Since Jacoby is a sworn enemy of post-Marxism and anything remotely smacking of academic obscurantism (he was seen as an ally of Alan Sokal in a Lingua Franca article on the fight against jargon, while Lott has taken Sokal down a notch or two in the pages of the Village Voice), it is to be expected that he would attempt to smear Lott with alleged connections to figures such as Etienne Balibar (there are surely much worse than Balibar) and a propensity for terms like “intersectionality” and “the praxis potential of antinormativity.” Frankly, with what I have learned about Alan Sokal and his anti-postmodernist rightwing allies over the past 8 years or so, I am more inclined to line up with the winners of Denis Dutton’s Bad Writing Contests of yore.

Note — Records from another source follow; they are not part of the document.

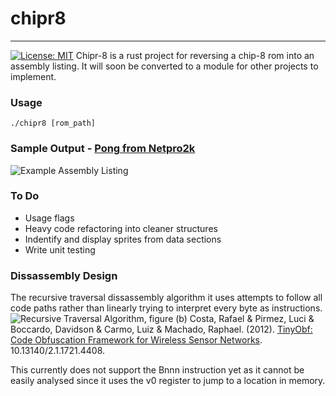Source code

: # chipr8 
----
[![License: MIT](https://img.shields.io/badge/License-MIT-yellow.svg)](https://opensource.org/licenses/MIT)
Chipr-8 is a rust project for reversing a chip-8 rom into an assembly listing. It will soon be converted to a module for other projects to implement.

### Usage
    ./chipr8 [rom_path]

### Sample Output - [Pong from Netpro2k](https://github.com/netpro2k/Chip8/blob/master/games/Pong.ch8)
![Example Assembly Listing](https://i.imgur.com/SroikuC.png)

### To Do
- Usage flags
- Heavy code refactoring into cleaner structures
- Indentify and display sprites from data sections
- Write unit testing

### Dissassembly Design
The recursive traversal dissassembly algorithm it uses attempts to follow all code paths rather than linearly trying to interpret every byte as instructions. 
![Recursive Traversal Algorithm, figure (b)](https://www.researchgate.net/profile/Rafael_Costa5/publication/259176378/figure/fig1/AS:286310834814976@1445273230010/Disassembly-Algorithms-a-linear-sweep-and-b-recursive-traversal.png)
 Costa, Rafael & Pirmez, Luci & Boccardo, Davidson & Carmo, Luiz & Machado, Raphael. (2012). [TinyObf: Code Obfuscation Framework for Wireless Sensor Networks](https://www.researchgate.net/publication/259176378_TinyObf_Code_Obfuscation_Framework_for_Wireless_Sensor_Networks). 10.13140/2.1.1721.4408.
 
 This currently does not support the Bnnn instruction yet as it cannot be easily analysed since it uses the v0 register to jump to a location in memory.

Improbably invoking Lenin, Jacoby suggests that Lott’s work smacks of ‘infantile leftism,’ but when “Lenin used the term he was referring to new political parties, not professorial posturing.” I don’t quite know how to put this, but there should be a law against somebody like Russell Jacoby invoking Lenin. This is what the Turks call chutzpah.

But you can really figure out where Jacoby is coming from through his defense of Todd Gitlin’s and other “old fogies” call for a “universal left.” Let’s get something straight. This “universal left” has nothing to do with reconstituting the Communist International. All it is a call for rebuilding the Labor-Civil Rights-Democratic Party coalition under the leadership of a latter-day Hubert Humphrey. Gitlin voted for Humphrey in 1968 and will never forgive the radical movement for telling the truth about Humphrey, namely that he was a warmonger and a corporate stooge.

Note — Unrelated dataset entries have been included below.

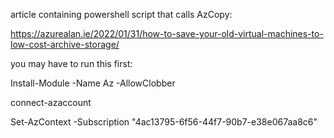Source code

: article containing powershell script that calls AzCopy:

https://azurealan.ie/2022/01/31/how-to-save-your-old-virtual-machines-to-low-cost-archive-storage/

you may have to run this first:

Install-Module -Name Az -AllowClobber

connect-azaccount

Set-AzContext -Subscription "4ac13795-6f56-44f7-90b7-e38e067aa8c6"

Russell Jacoby is coming from the same place ideologically as Gitlin and others who have complained about how multiculturalism (ie, uppity women, gays and Blacks) alienates blue collar workers from voting Democrat. It is really a tiresome litany that has appeared in many guises, from Gitlin’s “The Twilight of Common Dreams” to Robert Hughes’s “The Culture of Complaint.”

I think that Eric Lott has it right. In many ways, the “culture wars” involving postmodernism and its detractors (Russell Jacoby, Alan Sokal, et al) are basically reflecting genuine problems facing the mass movement that have to be resolved in order for fundamental change to occur in American society. They are actually not new debates, since Marxism has always had to grapple with tendencies within it that pit some “universal” working class against “sectoral” impediments thrown up by forces outside the point of production. In a previous lifetime, I used to refer to this phenomenon as “workerism” and it is unpalatable coming from within the dogmatic left or from tenured professors like Russell Jacoby.